Prior to FSG, Lauren worked at the intersection of health care, public health, and public policy and led initiatives that contributed to improving population health. Her clinical and research career has focused on child health disparities and the implication of public policies for child health and family wellbeing. Most recently, Lauren served as the senior strategic advisor for the Infant Mortality Collaborative Improvement and Innovation Network, a $6M federally-funded, multi-year national project to engage federal, state, and local leaders, clinical and public health professionals, and community agencies to achieve major reduction in infant mortality across the U.S.

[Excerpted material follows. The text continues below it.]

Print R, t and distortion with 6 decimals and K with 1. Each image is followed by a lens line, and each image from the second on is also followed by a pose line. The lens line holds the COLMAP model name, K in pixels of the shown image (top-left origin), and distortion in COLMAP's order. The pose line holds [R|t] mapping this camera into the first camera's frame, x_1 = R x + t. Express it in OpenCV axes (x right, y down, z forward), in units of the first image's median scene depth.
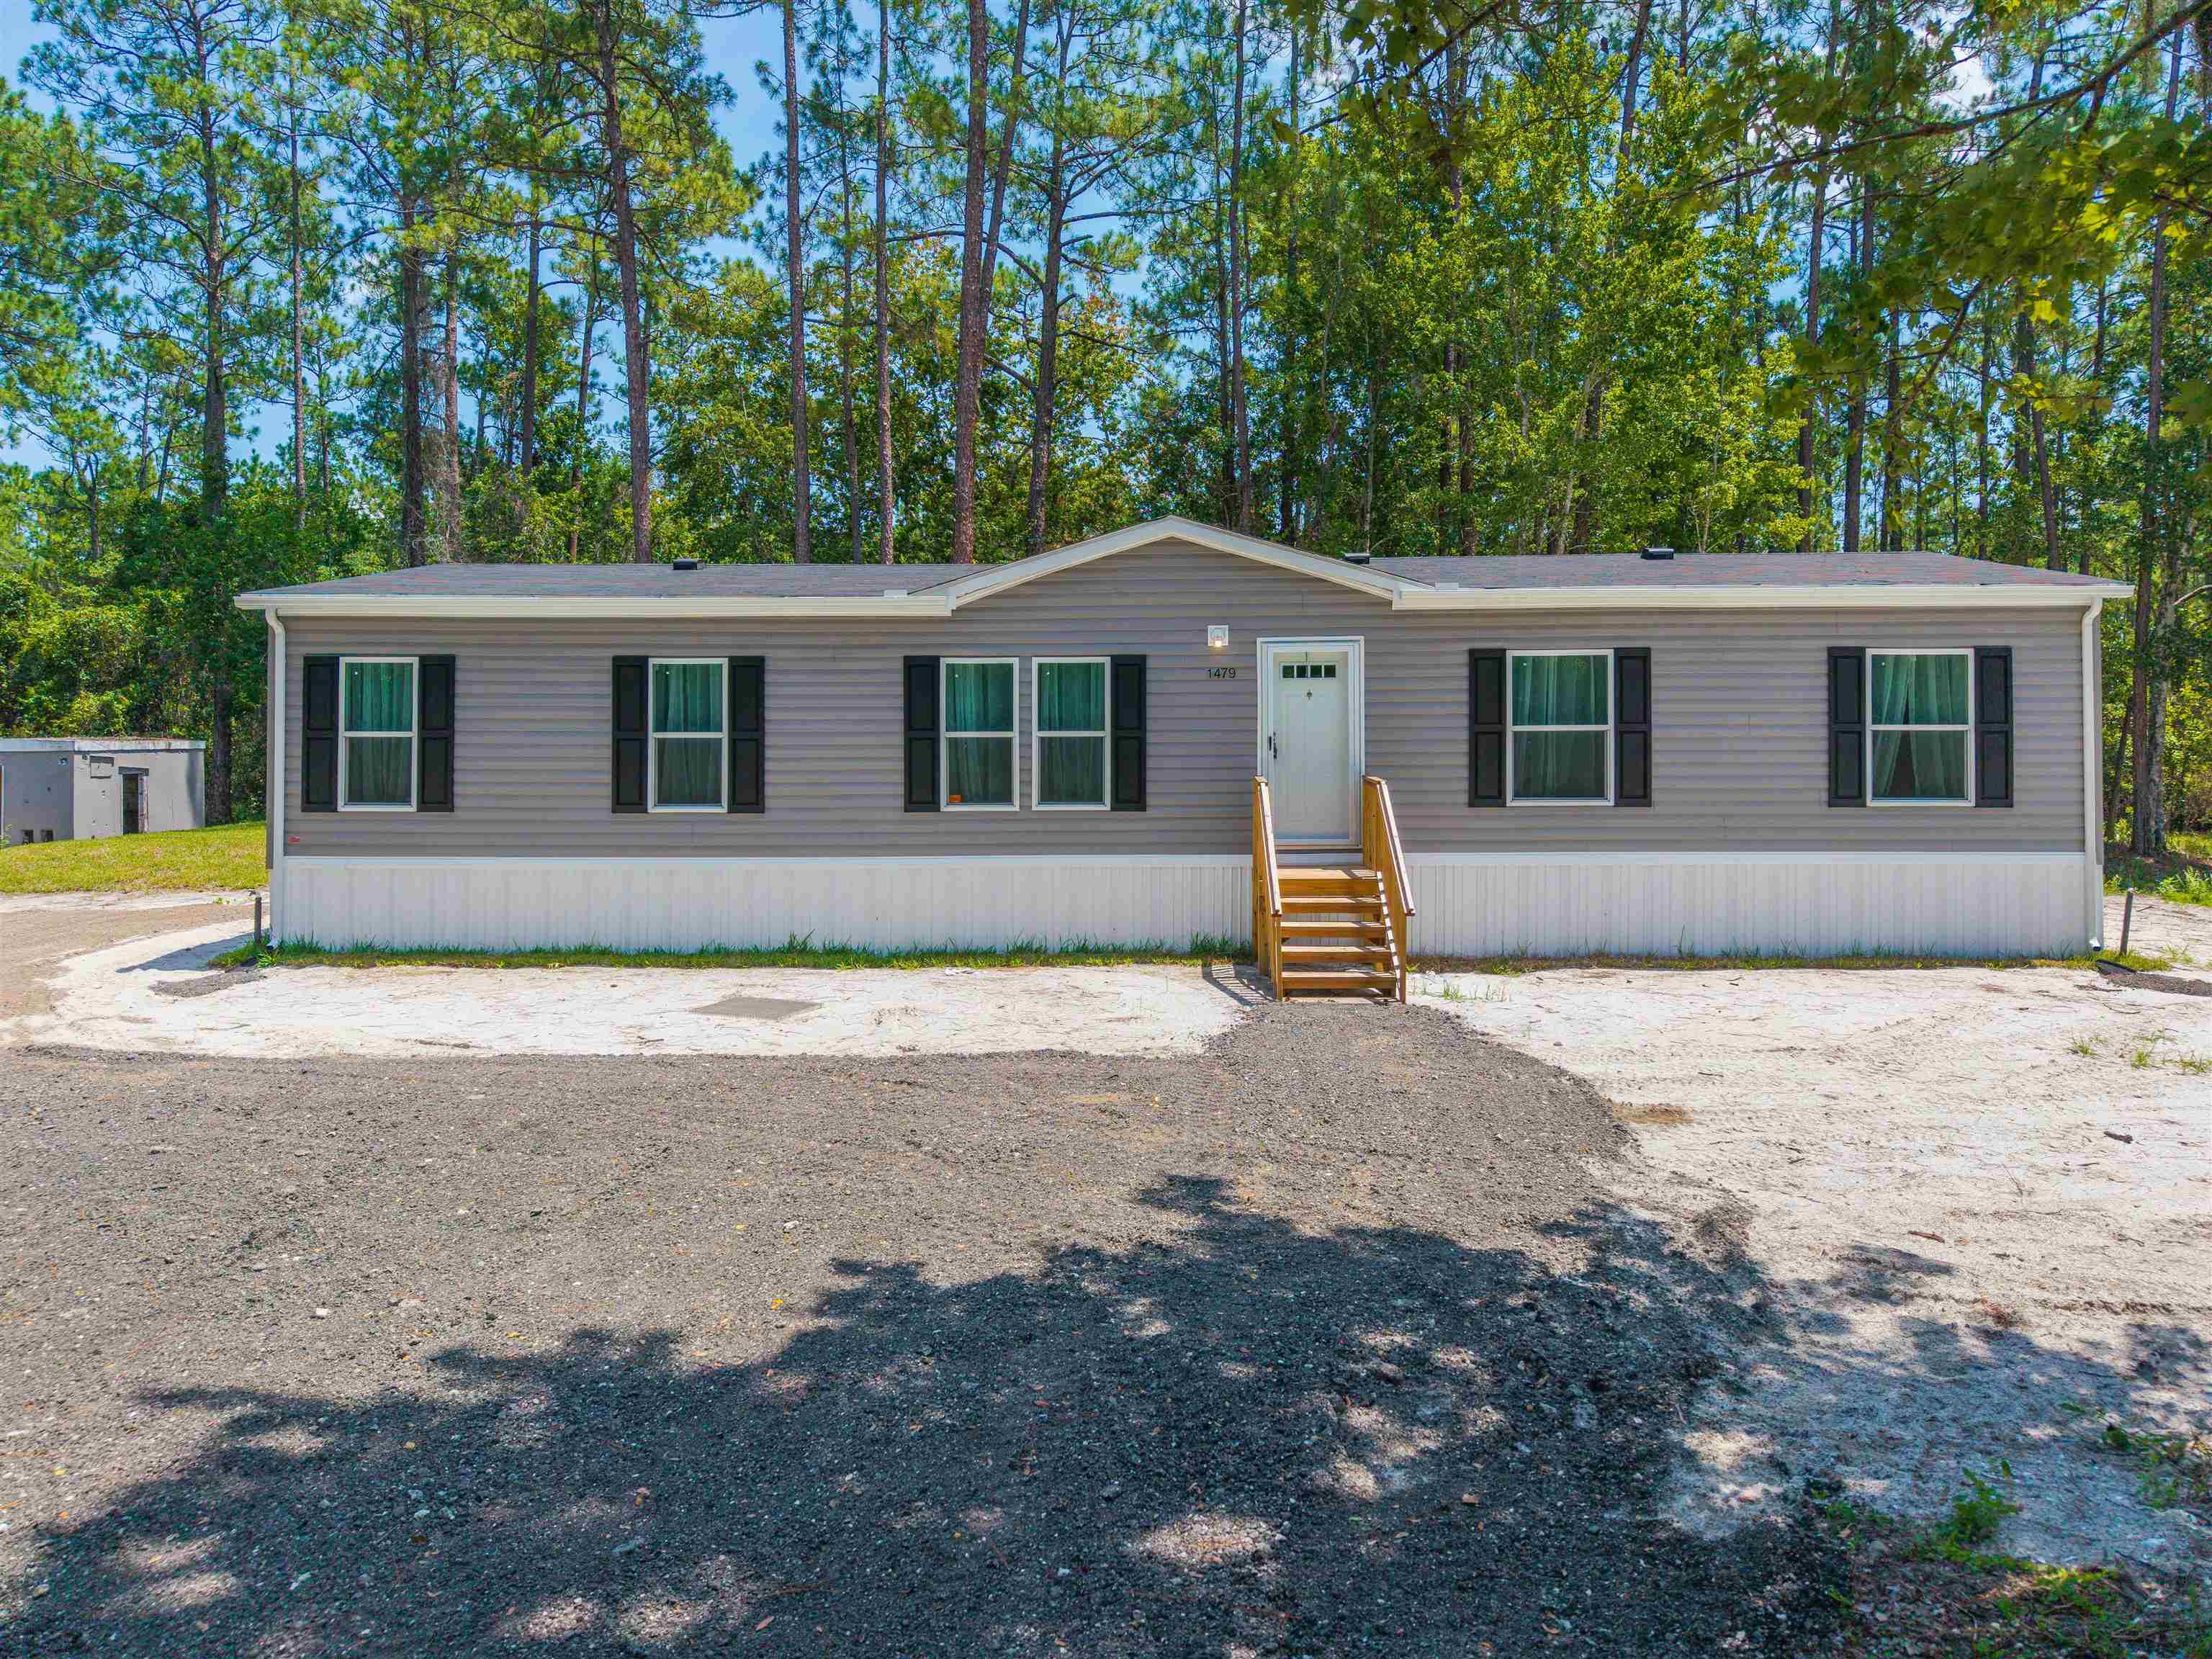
lens RADIAL K [[1570.7, 0, 1105.5], [0, 1570.7, 725.9], [0, 0, 1]] dist [0.003497, 0.000041]
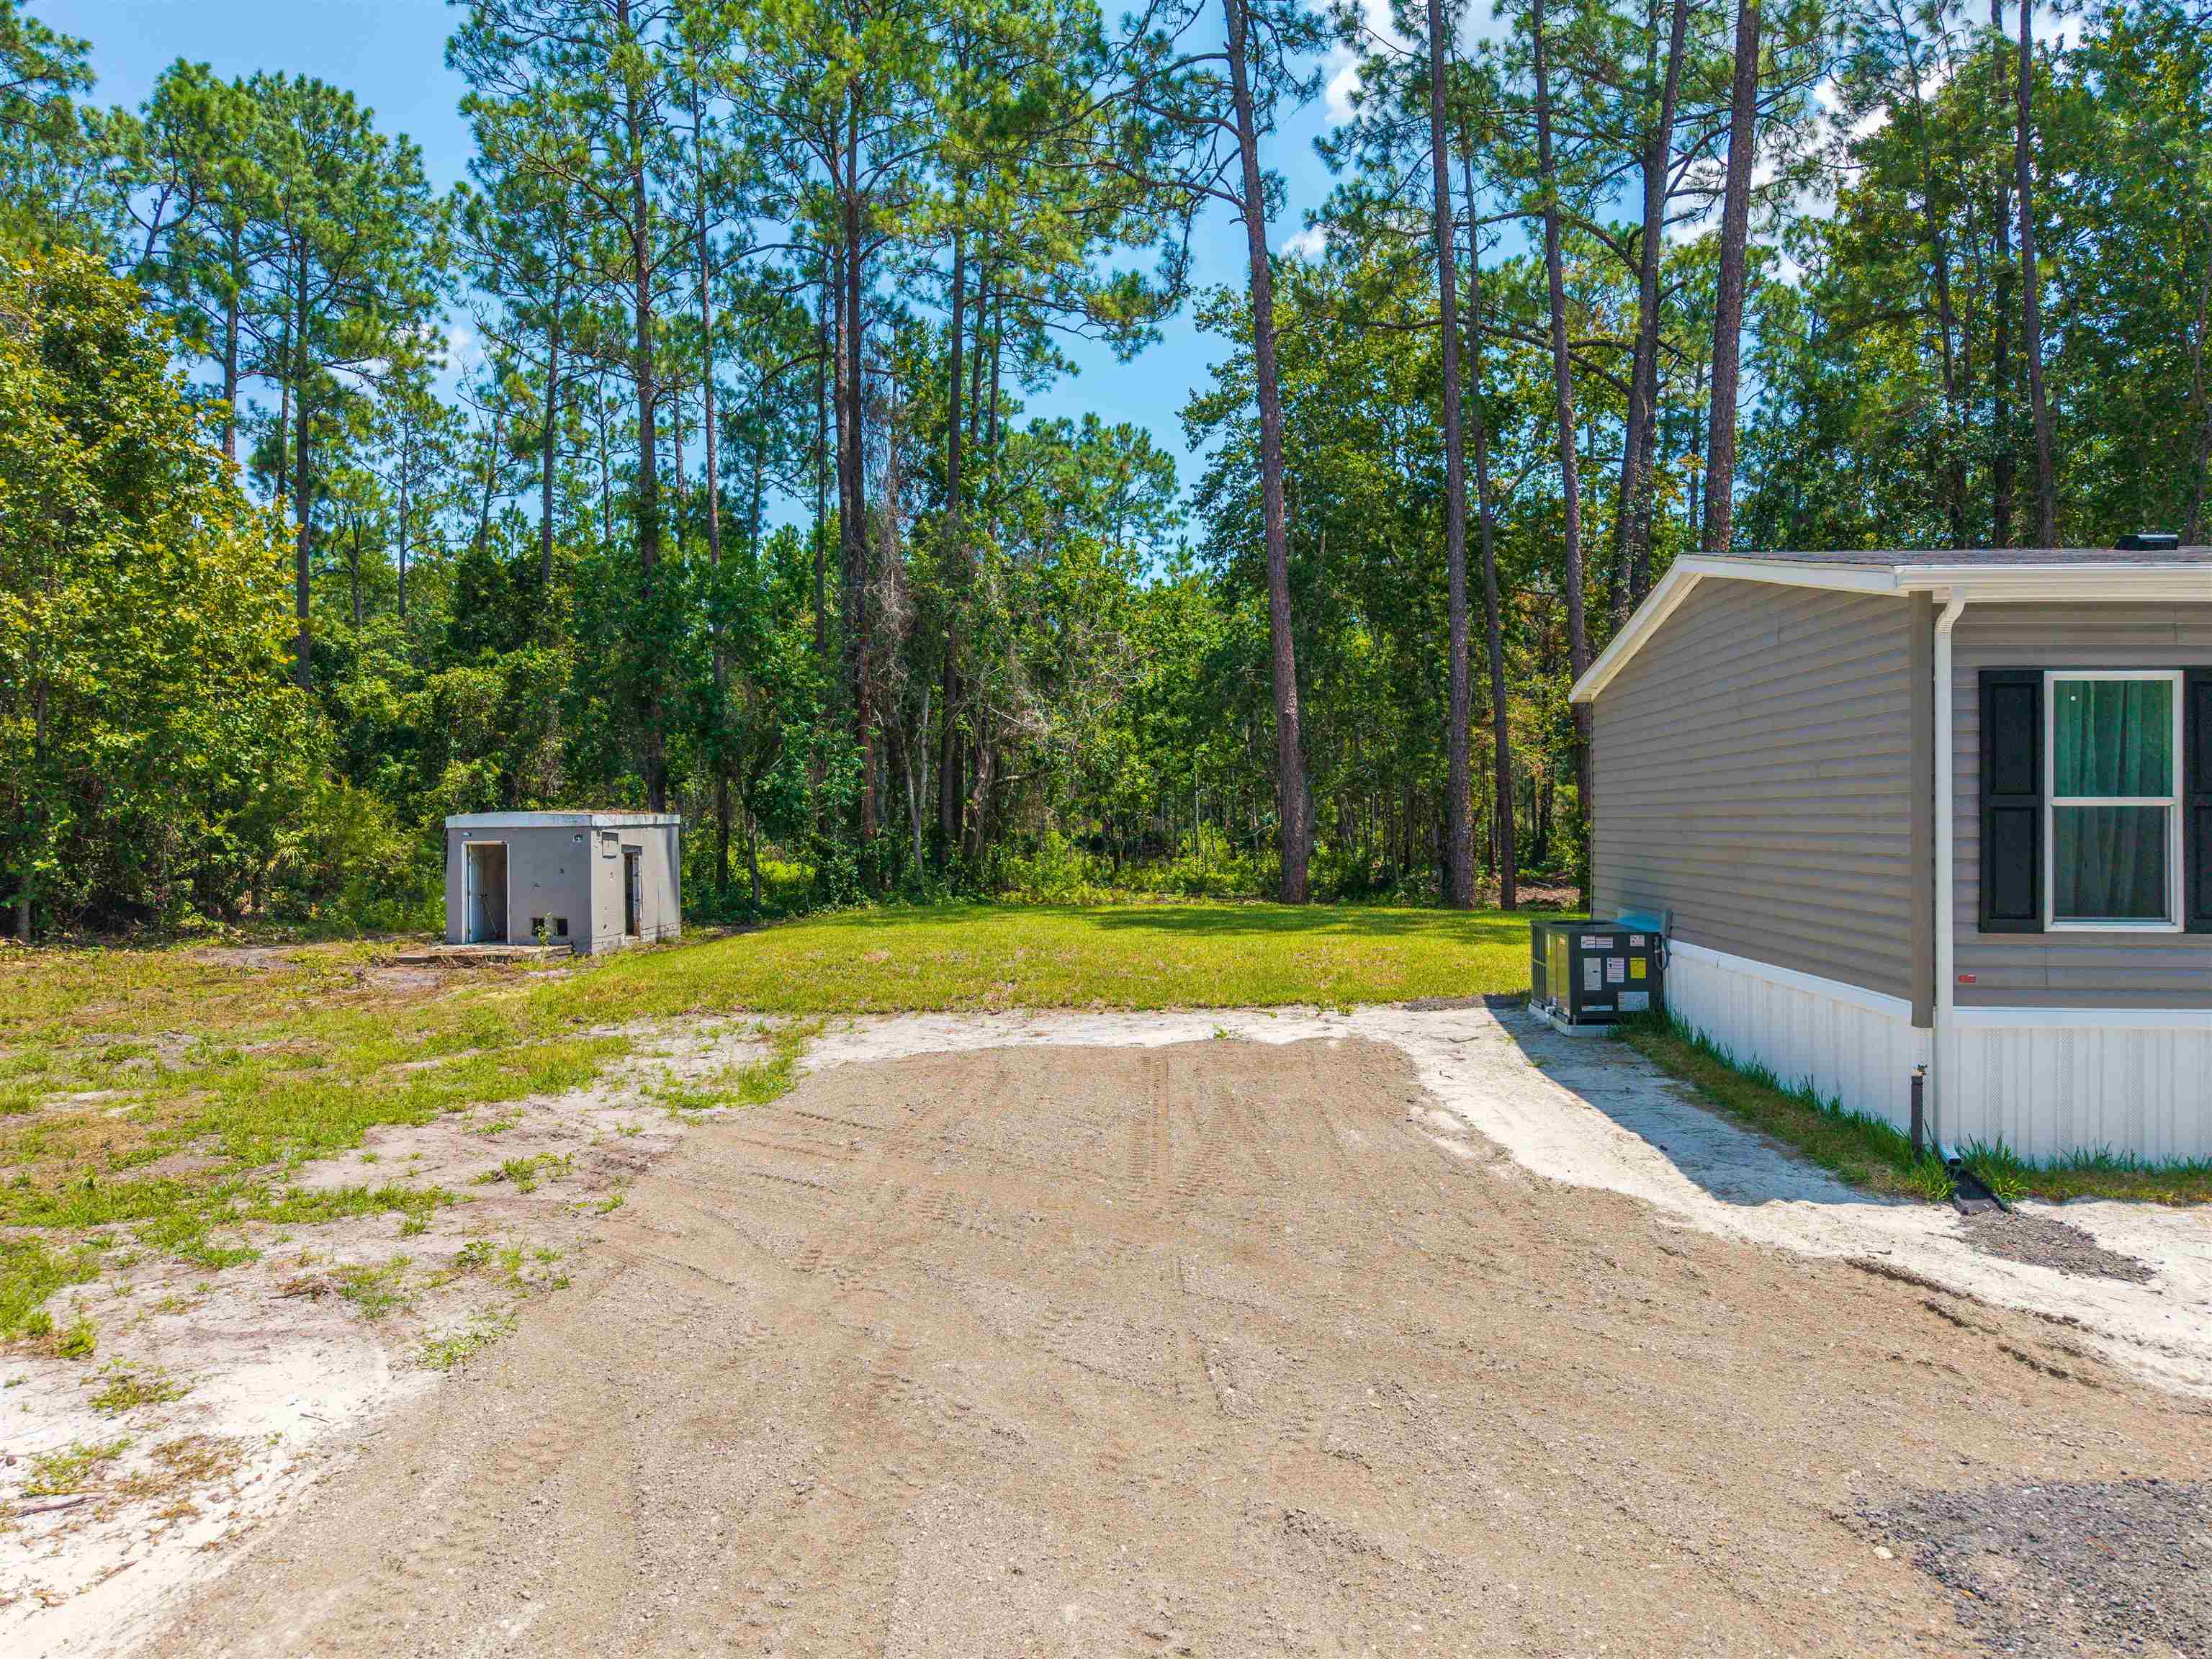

Lauren served as both the medical director and then the interim commissioner for the Massachusetts Department of Public Health, where she successfully organized and led teams to achieve numerous policy and programmatic successes, including in the areas of obesity and chronic disease preventions, perinatal health outcomes for mothers and infants, influenza, school nutrition, and sports-related head injuries. Before joining the department, Lauren served as a pediatric hospitalist at Boston Medical Center, where she was the medical director of pediatric inpatient services. Lauren’s prior experience in federal and state government includes roles as a policy analyst in the Office of Inspector General for the U.S. Department of Health and Human Services and as a W.T. Grant Health Policy Fellow in the office of the Massachusetts Speaker of the House.